*Textausschnitt:*
Beitrag von vole04 »

Also den letzten Post fand ich sehr nett.
Der urspruengliche Post allerdings ging meiner Meinung nach in eine andere Richtung, weniger in die der Systemverbesserung als die netten Dinge auzuzählen, uber die wir im Ausland lebenden in Deutschland schmunzeln, z.B. das mit dem Schnee und Autofahren.

Sonst stimme ich Thaisen bei einigem zu, aber man sollte dabei aber noch mindestend diesen weiteren Einwand in Betracht ziehen:
Ob eine Volkswirtschaft gross oder klein ist mag ein Faktor sein. Das hat man auch in Schweden, Niederlande und Dänemark gesehen. Aber warum soll die Finanzierung im Bildungswesen in Finnland einacher sein als in Deutschland. Wie angesprochen gibt es nur 5 mill. Buerger, somit auch weniger Steuereinnahmen und auch weniger Firmen. Also ist es doch eine Verhältnisrechnung und damit eher der Fall, dass Finnland sich den genannten 2. Lehrer leistet und Deutschland eben nicht.

*Aufgabe:*
Wie viele Bürger hat Finnland laut dem Textausschnitt? Stütze dich ausschließlich auf den Textausschnitt.

*Gegebene Einträge:*
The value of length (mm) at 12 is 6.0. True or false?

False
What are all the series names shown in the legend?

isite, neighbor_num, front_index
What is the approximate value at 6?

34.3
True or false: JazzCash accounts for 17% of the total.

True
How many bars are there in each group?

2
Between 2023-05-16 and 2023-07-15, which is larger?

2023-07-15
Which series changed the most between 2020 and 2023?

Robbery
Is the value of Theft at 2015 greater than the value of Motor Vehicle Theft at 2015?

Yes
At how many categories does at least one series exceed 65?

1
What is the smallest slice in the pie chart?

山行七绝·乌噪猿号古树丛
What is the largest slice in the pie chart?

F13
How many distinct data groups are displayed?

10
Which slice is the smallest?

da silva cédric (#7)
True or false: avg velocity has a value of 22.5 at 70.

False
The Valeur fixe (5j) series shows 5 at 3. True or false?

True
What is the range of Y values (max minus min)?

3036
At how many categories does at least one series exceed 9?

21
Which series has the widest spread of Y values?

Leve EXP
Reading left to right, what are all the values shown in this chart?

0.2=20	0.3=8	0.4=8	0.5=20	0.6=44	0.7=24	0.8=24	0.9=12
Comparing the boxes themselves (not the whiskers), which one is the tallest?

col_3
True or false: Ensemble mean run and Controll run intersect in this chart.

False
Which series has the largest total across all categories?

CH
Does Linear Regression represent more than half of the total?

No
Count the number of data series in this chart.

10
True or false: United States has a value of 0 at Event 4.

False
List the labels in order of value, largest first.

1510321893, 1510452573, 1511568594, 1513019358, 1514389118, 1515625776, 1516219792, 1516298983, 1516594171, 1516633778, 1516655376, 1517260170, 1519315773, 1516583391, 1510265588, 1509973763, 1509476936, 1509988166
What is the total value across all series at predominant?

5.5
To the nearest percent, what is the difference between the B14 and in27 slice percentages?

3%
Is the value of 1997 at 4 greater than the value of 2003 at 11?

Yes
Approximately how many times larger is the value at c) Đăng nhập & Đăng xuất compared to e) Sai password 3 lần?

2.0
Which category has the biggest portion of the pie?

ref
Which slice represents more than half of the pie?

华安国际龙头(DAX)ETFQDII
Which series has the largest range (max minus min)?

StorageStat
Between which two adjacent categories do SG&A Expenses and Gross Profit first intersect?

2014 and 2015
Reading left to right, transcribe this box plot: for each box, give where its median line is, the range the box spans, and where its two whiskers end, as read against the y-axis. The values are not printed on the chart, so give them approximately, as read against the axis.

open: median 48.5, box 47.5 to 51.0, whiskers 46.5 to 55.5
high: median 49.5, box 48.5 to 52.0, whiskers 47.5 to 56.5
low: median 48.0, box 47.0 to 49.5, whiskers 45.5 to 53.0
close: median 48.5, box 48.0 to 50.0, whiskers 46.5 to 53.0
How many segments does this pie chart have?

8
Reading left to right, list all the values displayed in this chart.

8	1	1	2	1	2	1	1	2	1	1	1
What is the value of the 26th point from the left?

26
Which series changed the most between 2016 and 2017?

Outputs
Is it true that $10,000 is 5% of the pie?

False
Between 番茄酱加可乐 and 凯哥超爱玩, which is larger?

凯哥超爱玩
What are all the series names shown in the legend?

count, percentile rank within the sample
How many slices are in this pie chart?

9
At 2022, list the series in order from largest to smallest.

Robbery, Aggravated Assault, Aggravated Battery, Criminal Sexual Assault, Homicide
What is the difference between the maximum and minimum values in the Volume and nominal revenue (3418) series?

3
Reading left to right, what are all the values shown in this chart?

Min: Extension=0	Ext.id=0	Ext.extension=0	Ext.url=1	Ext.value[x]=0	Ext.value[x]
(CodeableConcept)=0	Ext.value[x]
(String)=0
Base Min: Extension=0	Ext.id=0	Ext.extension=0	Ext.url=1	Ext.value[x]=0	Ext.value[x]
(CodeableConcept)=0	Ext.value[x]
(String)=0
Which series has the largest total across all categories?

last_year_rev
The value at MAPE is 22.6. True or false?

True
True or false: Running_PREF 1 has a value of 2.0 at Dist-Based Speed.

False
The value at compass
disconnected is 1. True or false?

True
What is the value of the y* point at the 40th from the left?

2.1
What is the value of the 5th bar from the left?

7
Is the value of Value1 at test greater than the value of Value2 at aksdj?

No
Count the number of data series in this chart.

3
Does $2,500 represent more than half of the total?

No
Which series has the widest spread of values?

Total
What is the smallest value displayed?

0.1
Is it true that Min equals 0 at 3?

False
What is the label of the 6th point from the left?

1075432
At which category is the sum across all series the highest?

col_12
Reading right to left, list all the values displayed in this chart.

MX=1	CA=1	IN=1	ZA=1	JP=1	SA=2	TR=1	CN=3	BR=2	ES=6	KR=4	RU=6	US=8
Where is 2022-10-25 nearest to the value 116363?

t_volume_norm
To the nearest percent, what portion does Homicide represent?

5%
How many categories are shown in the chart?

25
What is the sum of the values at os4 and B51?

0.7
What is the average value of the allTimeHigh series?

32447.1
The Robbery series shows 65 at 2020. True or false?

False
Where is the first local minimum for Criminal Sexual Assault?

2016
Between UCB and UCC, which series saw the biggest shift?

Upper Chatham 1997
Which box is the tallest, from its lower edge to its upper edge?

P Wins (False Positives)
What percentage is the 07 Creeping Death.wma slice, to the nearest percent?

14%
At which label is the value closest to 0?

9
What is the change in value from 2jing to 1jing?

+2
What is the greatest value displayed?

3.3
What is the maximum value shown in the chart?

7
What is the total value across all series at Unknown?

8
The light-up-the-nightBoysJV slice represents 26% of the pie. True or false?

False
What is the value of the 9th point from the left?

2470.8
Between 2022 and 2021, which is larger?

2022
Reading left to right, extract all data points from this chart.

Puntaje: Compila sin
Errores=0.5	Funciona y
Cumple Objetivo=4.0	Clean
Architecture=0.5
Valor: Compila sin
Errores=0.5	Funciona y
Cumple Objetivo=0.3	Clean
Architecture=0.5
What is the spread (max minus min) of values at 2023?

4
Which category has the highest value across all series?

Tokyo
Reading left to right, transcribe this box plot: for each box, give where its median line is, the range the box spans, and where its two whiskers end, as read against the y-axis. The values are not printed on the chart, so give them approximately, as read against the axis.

*Lösung:*
Finnland hat nur 5 Millionen Bürger.